Hundreds of ‘unsafe’ fridges still on sale – Which?

More than a hundred plastic-backed fridges, freezers and fridge-freezers are still being sold by the UK’s biggest electronics retailers despite evidence that this type of backing poses a fire risk, a Which? Investigation has found.

Tests by the consumer campaigner have found that the plastic backing used on fridges and freezers can be extremely flammable and, in the event of a fire in your home, can dramatically accelerate the spread of flames.

The London Fire Brigade and Electrical Safety First have also warned about the dangers of flammable plastic backing and an electrical fire expert stated in a report for the Grenfell Tower Inquiry that plastic casing is combustible and will contribute to the spread of a fire.

It was claimed that the fire that devastated the Grenfell tower that killed 72 people began in a plastic-backed Hotpoint fridge-freezer, though Hotpoint parent firm Whirlpool has rejected those claims.

Which? said was the worst offender, displaying 173 plastic-backed models as of January 21 2019.

On that date, Argos was listing 137 plastic-backed products, Currys PC World had 56 and John Lewis and Partners had three, according to Which?

Grenfell Tower fire. Image credit:
Grenfell Tower fire: Hotpoint parent firm Whirlpool say that it is impossible to say how the fire started  

All four retailers said that they now have fewer plastic-backed products on their websites than they did on January 21. John Lewis said the products were listed as plastic in error and the descriptions had been corrected.

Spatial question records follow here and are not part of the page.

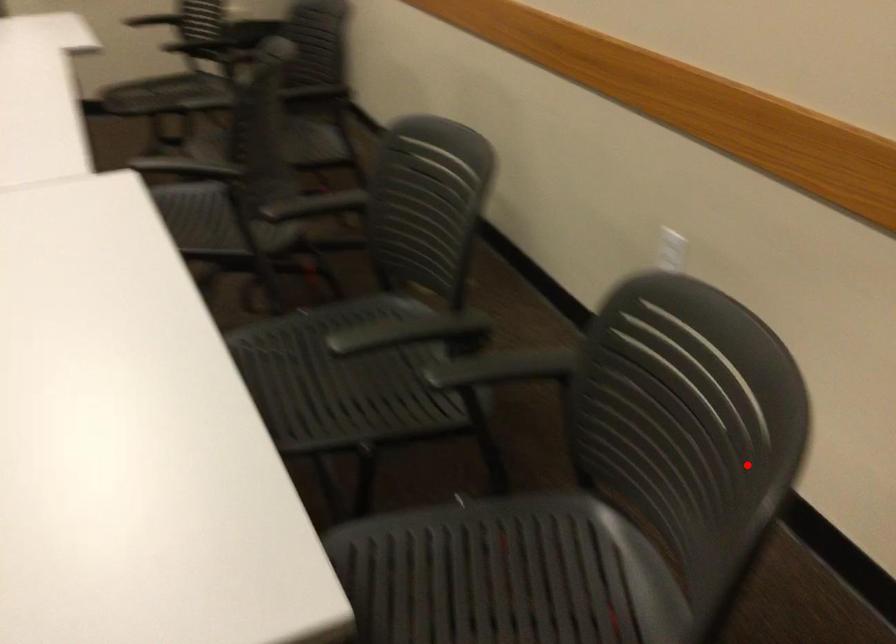
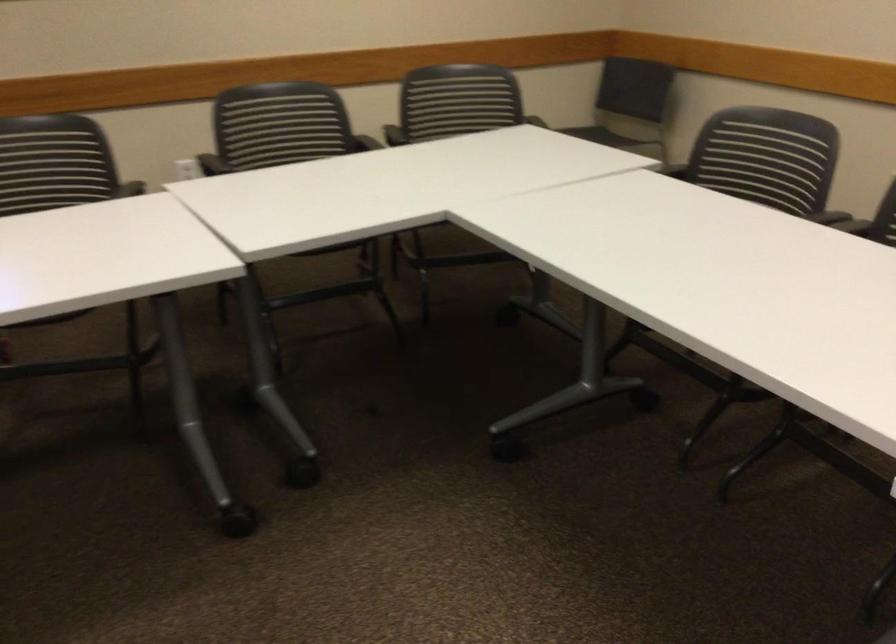
Question: A red point is marked in image1. In image2, is the corresponding 3D point closer to the camera or farther? Reply with the corresponding letter.

Choices:
 (A) The corresponding 3D point is closer.
 (B) The corresponding 3D point is farther.

Answer: (B)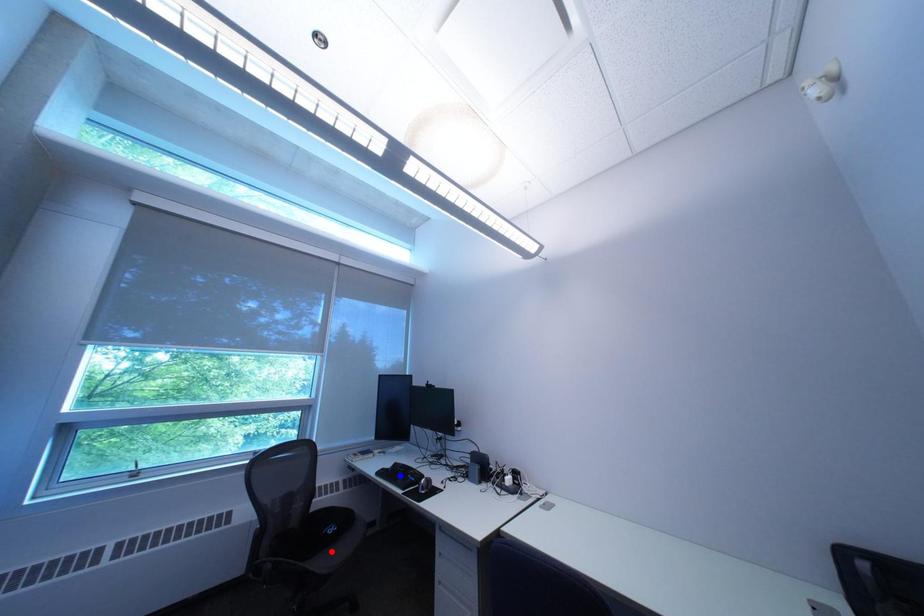
Question: Which of the two points in the image is closer to the camera?

Choices:
 (A) Blue point is closer.
 (B) Red point is closer.

Answer: (B)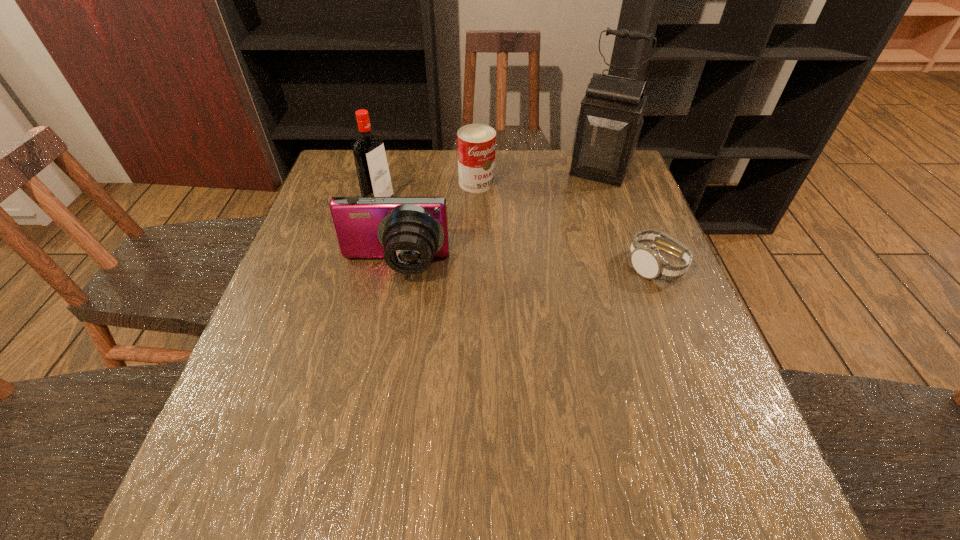
This screenshot has width=960, height=540. I want to click on free spot on the desktop that is between the camera and the shortest object and is positioned on the front-facing side of the tallest object, so click(x=554, y=267).

Locate an element on the screen. This screenshot has height=540, width=960. free space on the desktop that is between the camera and the shortest object and is positioned on the front and back of the vodka is located at coordinates (527, 267).

The height and width of the screenshot is (540, 960). I want to click on free space on the desktop that is between the camera and the shortest object and is positioned on the front label of the third object from right to left, so click(x=552, y=267).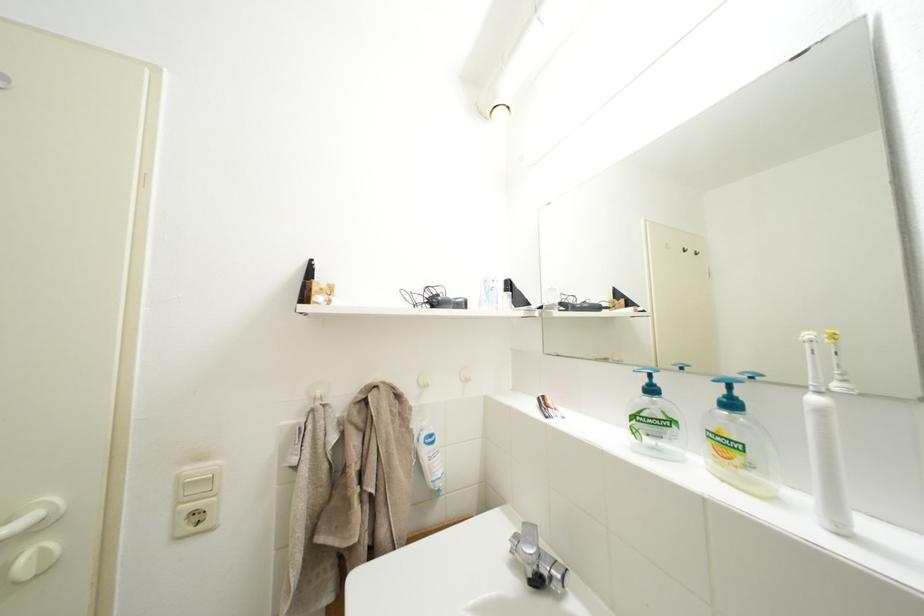
The image size is (924, 616). Identify the location of white light switch. (198, 485).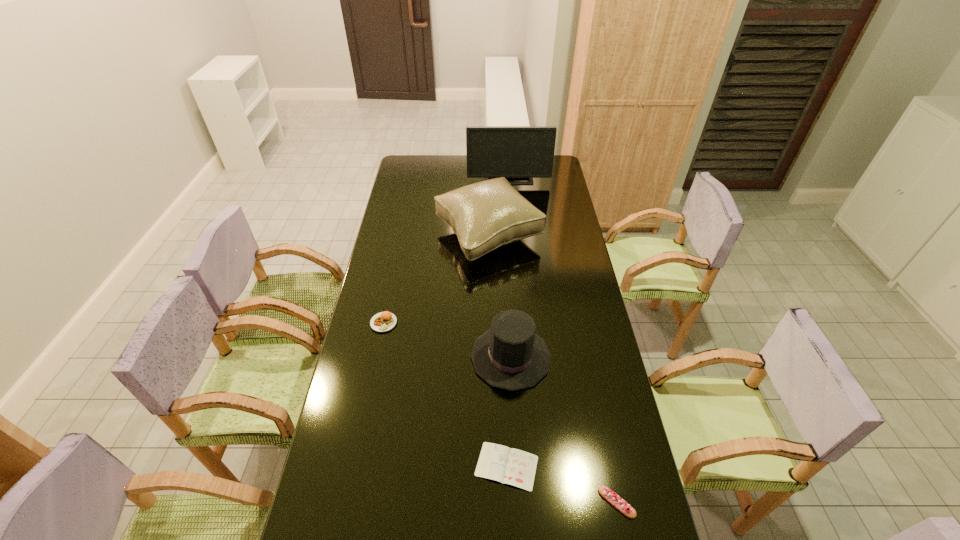
Locate an element on the screen. cushion located in the right edge section of the desktop is located at coordinates (486, 215).

Find the location of a particular element. The image size is (960, 540). eclair positioned at the right edge is located at coordinates (612, 497).

The image size is (960, 540). What are the coordinates of `object that is at the far right corner` in the screenshot? It's located at (514, 152).

Find the location of a particular element. This screenshot has height=540, width=960. free spot at the left edge of the desktop is located at coordinates (366, 313).

At what (x,y) coordinates should I click in order to perform the action: click on vacant area at the right edge. Please return your answer as a coordinate pair (x, y). Looking at the image, I should click on (562, 235).

Image resolution: width=960 pixels, height=540 pixels. I want to click on empty space between the dress hat and the patty, so (x=447, y=340).

The height and width of the screenshot is (540, 960). What are the coordinates of `vacant space that's between the fifth tallest object and the shortest object` in the screenshot? It's located at (562, 484).

Locate an element on the screen. free area in between the tallest object and the eclair is located at coordinates (563, 340).

Identify the location of unoccupied area between the farthest object and the fourth shortest object. This screenshot has height=540, width=960. (510, 267).

Locate an element on the screen. unoccupied area between the dress hat and the farthest object is located at coordinates (510, 267).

John Lewis said it hadn’t sold a plastic-backed refrigeration appliance since April 2018.

After being approached with the results, AO told Which? it would stop selling the models by July. Currys PC World and Argos did not commit to a date that the products would be removed from sale.

These plastic-backed fridges, freezers and fridge-freezers pass existing standards, but Which? has criticised the current product safety tests as not being fit for purpose.

The Government has committed to introduce stricter standards that require the backing of all fridges, freezers and fridge-freezers to be made of material that meets a higher standard of flame retardance, but it is unclear exactly when these will be introduced. The details are vague too.

Which? said positive steps have been taken by many manufacturers to redevelop their products ahead of the new regulations, and urged the rest to do so immediately.

It also urged retailers to stop selling plastic-backed appliances immediately due to the safety risk.

Alex Neill, managing director of Which? home and product services, said: “We’ve repeatedly asked manufacturers and retailers to stop making and selling these potentially unsafe products, which could put people’s lives at risk. It’s a big win for consumers that some manufacturers and retailers have acted, but some are still dragging their feet.

“Responsible retailers need to put the safety of their customers first. They need to take immediate action to remove these products from sale, rather than allowing products to enter people’s homes that could pose a fire risk for many years to come.”

A number of appliance firms have already stopped manufacturing plastic-backed fridge-freezers

An AO spokesperson said: “Currently, 9.5% (as of February 7) of the fridges, fridge-freezers and freezers that we sell are plastic-backed and these all meet the current legal safety standard. In line with customer demand, we are working with our suppliers to phase these out and only offer metal-backed fridges which we expect to complete by July this year.

“Over the last four months, together with manufacturers, we have more than halved the number of plastic backed fridges in our range. In the meantime, we are constantly updating our website with information about the backing material of fridges so that customers are able to make an informed choice when buying from us.”

A Currys PC World spokesperson said: “As of today, (February 5), we have a total range of 733 refrigerators (fridges, freezers and fridge freezers). Of this, 16 have plastic backs (15 fridges, 1 freezer and no fridge freezers). This is 2.1% of the total range. All 16 are end-of-line ranges. These products comply with the applicable safety standards. All of our new own-brand range of fridges are metal-backed. As we’ve stated previously, the safety of a fridge depends on far more than simply what backing material has been used.”

An Argos spokesperson said: “As we have made clear to Which?, we offer a small range of plastic-backed lines and the vast majority are metal-backed. Some of these were incorrectly labeled as plastic and we are updating our website to make sure this is clear for customers.”

A John Lewis and Partners spokesperson said: “Ahead of the upcoming changes to safety standards, we have not sold any plastic-backed fridges since April. With regards to the Smeg models, these are in fact metal-backed and we have now corrected the online product description. The Fisher & Paykel model was listed in error and has now been removed from our website.”